П р и м е р 6. Состав ферментационной среды отличался от приведенного в примере 1 количеством сульфата аммония 0,5%, количеством дрожжевого экстракта 0,1% и начальным значением рН 4,85. Глюкоза по 90 г вносилась в процессе ферментации через 25 и 35 ч. Концентрация глюкозы в среде изменялась в пределах 1,22-2,28%. Вносился этанол 300 мл через 45 ч. Через 70 ч от начала ферментации собрано 60 г влажных клеток с 1 л культуральной жидкости с влажностью 71% . Содержание убихинона-10 в 1 л культуральной жидкости составило 6,18 мг, что в 1,5 раза выше, чем в прототипе.

П р и м е р 7. Дрожжи Сryptocoсcus curvatus ВКМ 2230 выращивают в аппарате V=10 л, содержащем 6 л среды следующего состава, %: молочная сыворотка 46 (по объему); (NH₄)₂SO₄ 0,5; КН₂РО₄ 0,5; дрожжевой экстракт 0,1; МgSO₄ 0,1; FeSO₄ 0,0001; ZnSO₄ 0,0001; рН 4,85. Вода водопроводная до 6 л. Ферментацию проводили при 28^оС, подаче воздуха 1:2 (V:V), перемешивании 900 об/мин. Глюкоза по 90 г вносилась в процессе ферментации через 25 и 35 ч. Концентрация глюкозы в среде изменялась в пределах 1,22-2,28%. Через 45 ч внесен этанол 300 мл и хлористый аммоний 3 г. Через 70 ч от начала ферментации собрано 60 г влажных клеток с 1 л культуральной жидкости с влажностью 71% . Содержание убихинона-10 в 1 л культуральной жидкости составило 6,18 мг, что в 1,5 раза выше, чем в прототипе.

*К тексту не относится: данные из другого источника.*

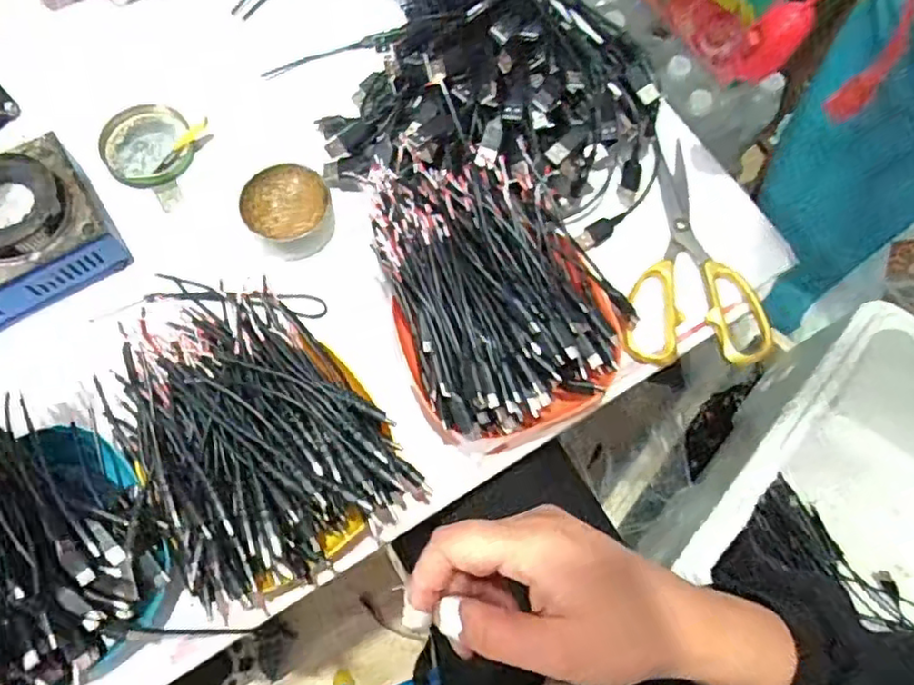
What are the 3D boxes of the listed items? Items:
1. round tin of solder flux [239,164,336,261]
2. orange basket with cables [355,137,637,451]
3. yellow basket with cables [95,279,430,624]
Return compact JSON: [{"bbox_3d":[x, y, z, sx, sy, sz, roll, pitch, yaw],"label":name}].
[{"bbox_3d":[-0.121,-0.095,0.463,0.060,0.026,0.062,1,72,-2],"label":"round tin of solder flux"},{"bbox_3d":[0.029,-0.042,0.418,0.149,0.055,0.197,-15,73,-7],"label":"orange basket with cables"},{"bbox_3d":[-0.125,0.050,0.382,0.140,0.066,0.183,-30,76,-11],"label":"yellow basket with cables"}]

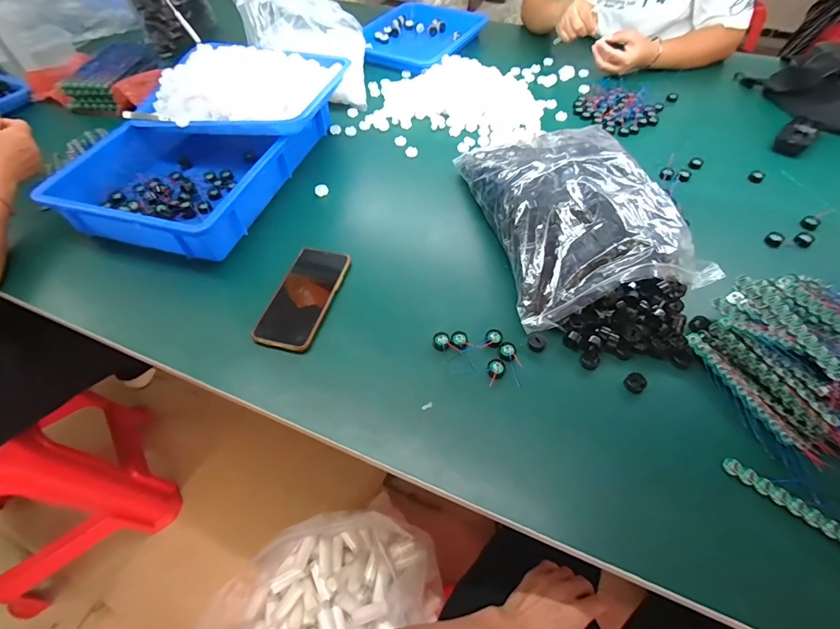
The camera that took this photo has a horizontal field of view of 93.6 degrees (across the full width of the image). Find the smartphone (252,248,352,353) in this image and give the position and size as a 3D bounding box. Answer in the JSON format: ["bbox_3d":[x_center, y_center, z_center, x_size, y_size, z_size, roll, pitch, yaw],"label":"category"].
[{"bbox_3d":[-0.156,-0.024,0.532,0.076,0.015,0.159,12,56,10],"label":"smartphone"}]

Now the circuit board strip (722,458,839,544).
[{"bbox_3d":[0.367,0.190,0.368,0.152,0.009,0.015,35,62,23],"label":"circuit board strip"}]

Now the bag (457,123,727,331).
[{"bbox_3d":[0.216,-0.154,0.556,0.237,0.091,0.334,-9,55,-5],"label":"bag"}]

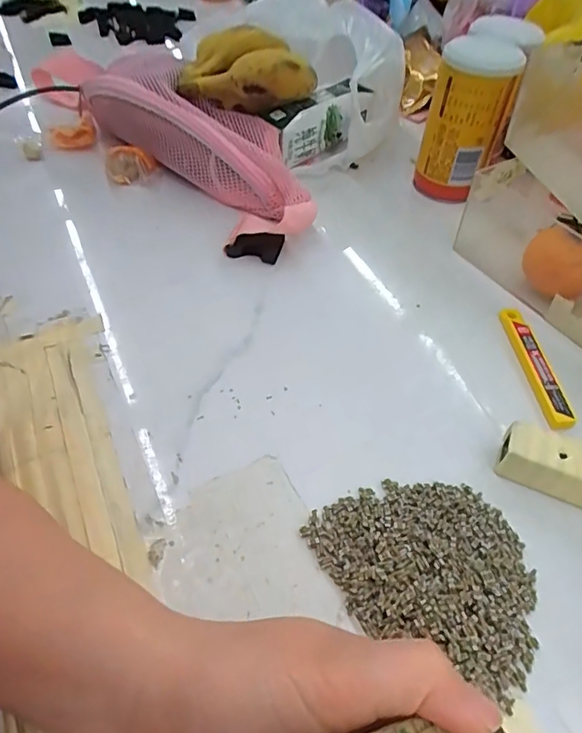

П р и м е р 8. Условия проведения эксперимента такие же, как в вышеуказанном примере. Состав среды, %: молочная сыворотка 56,0; (NH₄)₂SO₄ 0,3; КН₂РО₄ 0,3; MgSO₄ 0,1; FeSO₄ 0,001; ZnSO₄ 0,0001; дрожжевой экстракт 0,1. рН среды 4,7. Глюкоза в количестве 45 г вносилась через 26 и 51 ч и 90 г через 45 ч. Изменение концентраций глюкозы во время ферментации наблюдалось в пределах 1,2-2,1%. Хлористый аммоний был внесен в количестве 2,5 г через 26 ч и по 1,25 г через 40 и 61 ч. Этанол в количестве 180 мл добавили через 56 ч. Через 66 ч количество биомассы составило 60 г при влажности 82% с содержанием убихинона-10 в биомассе 9,4 мг в 1 л культуральной жидкости, что в 2,34 раза больше, чем в прототипе.

Формула изобретения

СПОСОБ ПОЛУЧЕНИЯ УБИХИНОНА - 10, предусматривающий культивирование продуцирующего микроорганизма-штамма дрожжей Cryptococcus curvatus ВКМ 2230 в аэробных условиях в присутствии источника углерода, минеральных источников азота, фосфора, глюкозы, дрожжевого экстракта, этанола, отличающийся тем, что, с целью повышения выхода биомассы, увеличения содержания убихинона и удешевления среды, в качестве источника углерода используют молочную сыворотку, глюкозу вводят в процессе культивирования, поддерживая ее концентрацию от 1,2 до 2,6 мас.% и дополнительно сульфат или хлорид аммония в концентрации от 0,05 до 0,3 мас.%, а этанол вносят за 10 - 25 ч до окончания культивирования в концентрации от 3 до 5 мас.%.